Correlation Between Fidelity Flex and Fidelity Contrafund
Can any of the company-specific risk be diversified away by investing in both Fidelity Flex and Fidelity Contrafund at the same time? Although using a correlation coefficient on its own may not help to predict future stock returns, this module helps to understand the diversifiable risk of combining Fidelity Flex and Fidelity Contrafund into the same portfolio, which is an essential part of the fundamental portfolio management process.
By analyzing existing cross correlation between Fidelity Flex Freedom and Fidelity Contrafund, you can compare the effects of market volatilities on Fidelity Flex and Fidelity Contrafund and check how they will diversify away market risk if combined in the same portfolio for a given time horizon. You can also utilize pair trading strategies of matching a long position in Fidelity Flex with a short position of Fidelity Contrafund. Check out your portfolio center. Please also check ongoing floating volatility patterns of Fidelity Flex and Fidelity Contrafund.

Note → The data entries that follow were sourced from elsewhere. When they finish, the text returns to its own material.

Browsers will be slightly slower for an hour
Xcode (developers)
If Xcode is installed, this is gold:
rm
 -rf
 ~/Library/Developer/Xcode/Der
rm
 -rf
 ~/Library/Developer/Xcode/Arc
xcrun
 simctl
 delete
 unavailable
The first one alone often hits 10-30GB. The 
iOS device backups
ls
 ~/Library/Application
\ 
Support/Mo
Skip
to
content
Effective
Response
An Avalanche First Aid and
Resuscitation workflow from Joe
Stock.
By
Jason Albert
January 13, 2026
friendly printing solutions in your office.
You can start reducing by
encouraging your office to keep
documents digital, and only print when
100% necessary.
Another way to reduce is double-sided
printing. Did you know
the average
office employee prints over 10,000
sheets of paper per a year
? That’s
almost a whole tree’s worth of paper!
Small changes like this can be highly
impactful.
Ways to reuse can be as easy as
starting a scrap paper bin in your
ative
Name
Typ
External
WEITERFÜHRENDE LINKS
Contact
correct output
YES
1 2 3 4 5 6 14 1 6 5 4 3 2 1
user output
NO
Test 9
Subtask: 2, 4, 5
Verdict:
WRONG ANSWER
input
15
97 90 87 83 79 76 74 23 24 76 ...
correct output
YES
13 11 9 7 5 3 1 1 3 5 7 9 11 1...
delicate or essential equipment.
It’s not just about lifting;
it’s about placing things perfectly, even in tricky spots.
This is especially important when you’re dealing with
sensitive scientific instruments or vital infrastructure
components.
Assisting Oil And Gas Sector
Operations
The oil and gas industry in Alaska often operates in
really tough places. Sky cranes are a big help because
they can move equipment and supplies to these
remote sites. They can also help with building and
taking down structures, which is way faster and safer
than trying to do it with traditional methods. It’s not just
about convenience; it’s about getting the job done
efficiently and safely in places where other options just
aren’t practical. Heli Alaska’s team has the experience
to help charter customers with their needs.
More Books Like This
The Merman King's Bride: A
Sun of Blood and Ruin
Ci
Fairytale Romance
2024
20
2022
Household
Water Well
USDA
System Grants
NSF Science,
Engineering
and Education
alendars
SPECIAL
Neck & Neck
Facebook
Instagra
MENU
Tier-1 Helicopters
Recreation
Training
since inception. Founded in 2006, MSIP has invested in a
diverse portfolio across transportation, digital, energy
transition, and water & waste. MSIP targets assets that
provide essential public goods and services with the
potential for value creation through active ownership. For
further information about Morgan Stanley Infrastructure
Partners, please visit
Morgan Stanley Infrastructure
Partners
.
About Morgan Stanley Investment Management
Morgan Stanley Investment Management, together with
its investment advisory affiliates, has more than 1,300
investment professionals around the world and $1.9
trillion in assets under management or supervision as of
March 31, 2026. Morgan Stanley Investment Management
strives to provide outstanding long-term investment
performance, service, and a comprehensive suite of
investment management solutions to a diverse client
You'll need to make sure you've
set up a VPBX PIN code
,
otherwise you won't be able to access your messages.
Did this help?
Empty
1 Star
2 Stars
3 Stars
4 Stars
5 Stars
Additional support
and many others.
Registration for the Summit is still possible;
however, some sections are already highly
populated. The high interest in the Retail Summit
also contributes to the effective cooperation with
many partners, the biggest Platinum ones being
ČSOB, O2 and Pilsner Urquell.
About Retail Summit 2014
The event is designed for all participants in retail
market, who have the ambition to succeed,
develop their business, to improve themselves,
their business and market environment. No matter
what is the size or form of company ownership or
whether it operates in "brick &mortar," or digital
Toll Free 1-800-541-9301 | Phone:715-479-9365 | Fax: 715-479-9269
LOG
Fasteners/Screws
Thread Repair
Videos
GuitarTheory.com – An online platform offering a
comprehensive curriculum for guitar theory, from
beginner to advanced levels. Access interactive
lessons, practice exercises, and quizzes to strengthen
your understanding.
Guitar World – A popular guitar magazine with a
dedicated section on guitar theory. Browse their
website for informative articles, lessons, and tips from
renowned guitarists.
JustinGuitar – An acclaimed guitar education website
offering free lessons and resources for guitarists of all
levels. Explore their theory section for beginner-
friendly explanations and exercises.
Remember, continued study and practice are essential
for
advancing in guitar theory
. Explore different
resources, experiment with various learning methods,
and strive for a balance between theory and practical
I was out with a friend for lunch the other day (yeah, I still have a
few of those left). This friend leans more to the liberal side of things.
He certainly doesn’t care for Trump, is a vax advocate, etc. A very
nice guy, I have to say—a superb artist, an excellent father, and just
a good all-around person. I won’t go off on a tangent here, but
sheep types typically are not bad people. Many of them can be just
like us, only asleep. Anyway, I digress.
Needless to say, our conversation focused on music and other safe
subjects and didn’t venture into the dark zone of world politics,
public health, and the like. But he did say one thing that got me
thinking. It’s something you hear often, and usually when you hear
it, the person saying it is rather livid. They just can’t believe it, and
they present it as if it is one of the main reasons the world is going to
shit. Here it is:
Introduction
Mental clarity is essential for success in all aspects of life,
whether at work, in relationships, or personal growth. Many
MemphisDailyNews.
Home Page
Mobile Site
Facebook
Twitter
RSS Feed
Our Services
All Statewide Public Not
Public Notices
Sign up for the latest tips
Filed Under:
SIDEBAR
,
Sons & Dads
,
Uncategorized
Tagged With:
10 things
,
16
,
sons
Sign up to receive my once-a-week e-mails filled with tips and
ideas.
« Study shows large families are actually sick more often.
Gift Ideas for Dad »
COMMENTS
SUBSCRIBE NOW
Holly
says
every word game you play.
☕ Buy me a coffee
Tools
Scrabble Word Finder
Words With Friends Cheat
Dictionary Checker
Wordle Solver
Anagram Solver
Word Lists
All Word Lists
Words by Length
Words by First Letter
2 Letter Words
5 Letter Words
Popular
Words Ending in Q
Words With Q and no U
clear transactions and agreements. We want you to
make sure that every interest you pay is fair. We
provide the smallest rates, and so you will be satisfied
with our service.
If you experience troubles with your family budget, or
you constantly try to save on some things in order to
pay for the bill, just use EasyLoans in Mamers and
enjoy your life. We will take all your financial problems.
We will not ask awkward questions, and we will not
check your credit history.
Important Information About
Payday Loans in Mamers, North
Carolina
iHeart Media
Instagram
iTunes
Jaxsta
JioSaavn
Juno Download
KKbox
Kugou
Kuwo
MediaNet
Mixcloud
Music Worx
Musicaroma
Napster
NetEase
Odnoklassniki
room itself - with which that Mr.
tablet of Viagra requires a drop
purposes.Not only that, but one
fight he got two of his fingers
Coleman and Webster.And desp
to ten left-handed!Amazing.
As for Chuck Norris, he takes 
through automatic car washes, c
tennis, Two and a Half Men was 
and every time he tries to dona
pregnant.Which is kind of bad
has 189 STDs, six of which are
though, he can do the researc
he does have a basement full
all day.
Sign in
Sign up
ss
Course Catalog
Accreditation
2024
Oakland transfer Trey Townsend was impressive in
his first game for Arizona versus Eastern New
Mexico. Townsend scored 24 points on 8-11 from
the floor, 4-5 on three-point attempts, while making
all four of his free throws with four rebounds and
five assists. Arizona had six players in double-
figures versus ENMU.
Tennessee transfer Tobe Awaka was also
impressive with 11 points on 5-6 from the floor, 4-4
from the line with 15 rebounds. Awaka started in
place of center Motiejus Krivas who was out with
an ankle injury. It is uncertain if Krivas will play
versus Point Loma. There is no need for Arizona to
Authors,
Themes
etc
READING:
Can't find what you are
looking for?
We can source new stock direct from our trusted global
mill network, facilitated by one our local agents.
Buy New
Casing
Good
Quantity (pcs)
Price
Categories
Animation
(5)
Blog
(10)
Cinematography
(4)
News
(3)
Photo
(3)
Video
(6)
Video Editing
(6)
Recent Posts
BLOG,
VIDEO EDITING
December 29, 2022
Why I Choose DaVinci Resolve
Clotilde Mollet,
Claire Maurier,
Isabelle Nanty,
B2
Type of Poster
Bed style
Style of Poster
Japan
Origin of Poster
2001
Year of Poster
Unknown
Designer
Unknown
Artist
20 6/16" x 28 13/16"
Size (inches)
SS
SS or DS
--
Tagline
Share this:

Diversification Opportunities for Fidelity Flex and Fidelity Contrafund
0.94 | Correlation Coefficient |
Almost no diversification
The 3 months correlation between Fidelity and Fidelity is 0.94. Overlapping area represents the amount of risk that can be diversified away by holding Fidelity Flex Freedom and Fidelity Contrafund in the same portfolio, assuming nothing else is changed. The correlation between historical prices or returns on Fidelity Contrafund and Fidelity Flex is a relative statistical measure of the degree to which these equity instruments tend to move together. The correlation coefficient measures the extent to which returns on Fidelity Flex Freedom are associated (or correlated) with Fidelity Contrafund. Values of the correlation coefficient range from -1 to +1, where. The correlation of zero (0) is possible when the price movement of Fidelity Contrafund has no effect on the direction of Fidelity Flex i.e., Fidelity Flex and Fidelity Contrafund go up and down completely randomly.
Pair Corralation between Fidelity Flex and Fidelity Contrafund
Assuming the 90 days horizon Fidelity Flex is expected to generate 2.28 times less return on investment than Fidelity Contrafund. But when comparing it to its historical volatility, Fidelity Flex Freedom is 1.28 times less risky than Fidelity Contrafund. It trades about 0.07 of its potential returns per unit of risk. Fidelity Contrafund is currently generating about 0.13 of returns per unit of risk over similar time horizon. If you would invest 1,314 in Fidelity Contrafund on January 28, 2024 and sell it today you would earn a total of 528.00 from holding Fidelity Contrafund or generate 40.18% return on investment over 90 days.
Time Period | 3 Months [change] |
Direction | Moves Together |
Strength | Very Strong |
Accuracy | 100.0% |
Values | Daily Returns |
Fidelity Flex Freedom vs. Fidelity Contrafund
Performance |
Timeline |
Fidelity Flex Freedom |
Fidelity Contrafund |
Fidelity Flex and Fidelity Contrafund Volatility Contrast
Predicted Return Density |
Returns |
Pair Trading with Fidelity Flex and Fidelity Contrafund
The main advantage of trading using opposite Fidelity Flex and Fidelity Contrafund positions is that it hedges away some unsystematic risk. Because of two separate transactions, even if Fidelity Flex position performs unexpectedly, Fidelity Contrafund can make up some of the losses. Pair trading also minimizes risk from directional movements in the market. For example, if an entire industry or sector drops because of unexpected headlines, the short position in Fidelity Contrafund will offset losses from the drop in Fidelity Contrafund's long position.Fidelity Flex vs. Vanguard Target Retirement | Fidelity Flex vs. American Funds 2050 | Fidelity Flex vs. Fidelity Freedom 2050 | Fidelity Flex vs. Fidelity Freedom 2050 |
Fidelity Contrafund vs. Janus Enterprise Fund | Fidelity Contrafund vs. Janus Global Technology | Fidelity Contrafund vs. Janus Global Research | Fidelity Contrafund vs. Janus Growth And |
Check out your portfolio center.Note that this page's information should be used as a complementary analysis to find the right mix of equity instruments to add to your existing portfolios or create a brand new portfolio. You can also try the Pattern Recognition module to use different Pattern Recognition models to time the market across multiple global exchanges.